Eleventh Circuit Court of Appeals Hears Argument in Olivia Coley-Pearson’s Case

Posted by Southern Center for Human Rights on March 29, 2025

Olivia Coley-Pearson is the first Black woman to serve on Douglas’s City Commission and is actively involved in helping people exercise their right to vote in Coffee County, Georgia—work that has led to multiple arrests based on false reports by election officials.

In 2016, Commissioner Coley-Pearson was charged with four felonies after Coffee County election officials baselessly alleged that she was illegally assisting Black elderly/illiterate voters. She went to trial twice. Three of the four counts were dismissed at the first trial. In the second trial on the remaining count, SCHR represented Commissioner Coley-Pearson. A jury acquitted her of the final count after deliberating for approximately 20 minutes.

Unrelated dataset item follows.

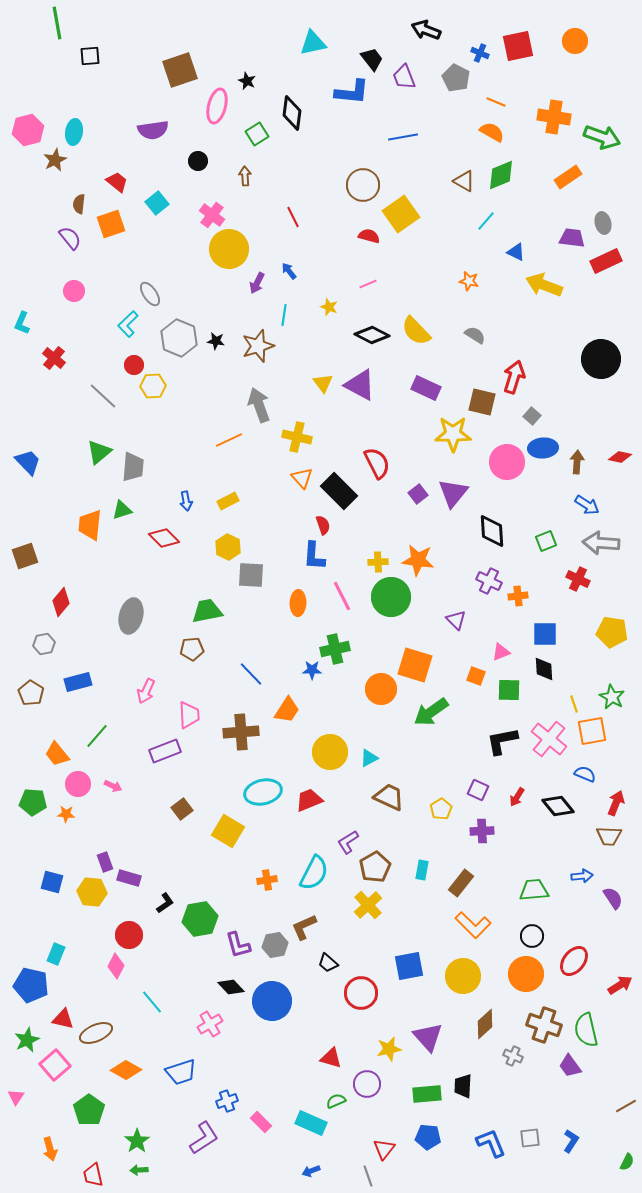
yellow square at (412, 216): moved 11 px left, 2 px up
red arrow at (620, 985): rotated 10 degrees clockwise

On October 27, 2020, Commissioner Coley-Pearson assisted a voter who had difficulty reading during the early voting period for the general election. Based on false claims that Commissioner Coley-Pearson created a disturbance in the polling place and illegally touched the voting machines, election officials voted to ban her from the premises. Police officers then issued a trespass warning banning her from “any polling place that is controlled by the Coffee County Board of Elections during the time of voting or any other Board of Elections business.” The ban was permanent and impacted her ability to assist voters and constituents as an elected official.

Later that day, in the parking lot in front of the Board of Elections, Commissioner Coley-Pearson was arrested and charged with criminal trespass pursuant to the trespass ban.  (She had returned to the Board of Elections to provide another voter with transportation to and from the polls.)  SCHR represented her again in this newest prosecution, which was later dismissed in December 2022. SCHR also filed a civil rights case challenging the trespass ban and resulting arrest as unconstitutional. After we sought a preliminary injunction, defendants repealed the ban and we settled the claims against the City of Douglas and its officers for damages. But the claims against Coffee County officials remained.

On August 31, 2023, the district court entered an 82-page order granting the defendants’ motion to dismiss on several issues.  The court concluded that the criminal trespass warning was not unconstitutional, and even if it was unconstitutional, it was issued by the city police department and that the vote of the county Board of Elections did not change that fact.  The court also rejected our retaliation claims, despite Ms. Coley-Pearson being targeted again by the same Board of Election personnel, and found qualified immunity protected the individual defendant.

On March 28, 2024, Ms. Coley-Pearson appealed the district court decision to the Eleventh Circuit Court of Appeals, where our co-counsel, Zack Greenamyre, argued for a reversal of the district court order. Ms. Coley-Pearson awaits a ruling from the appellate court.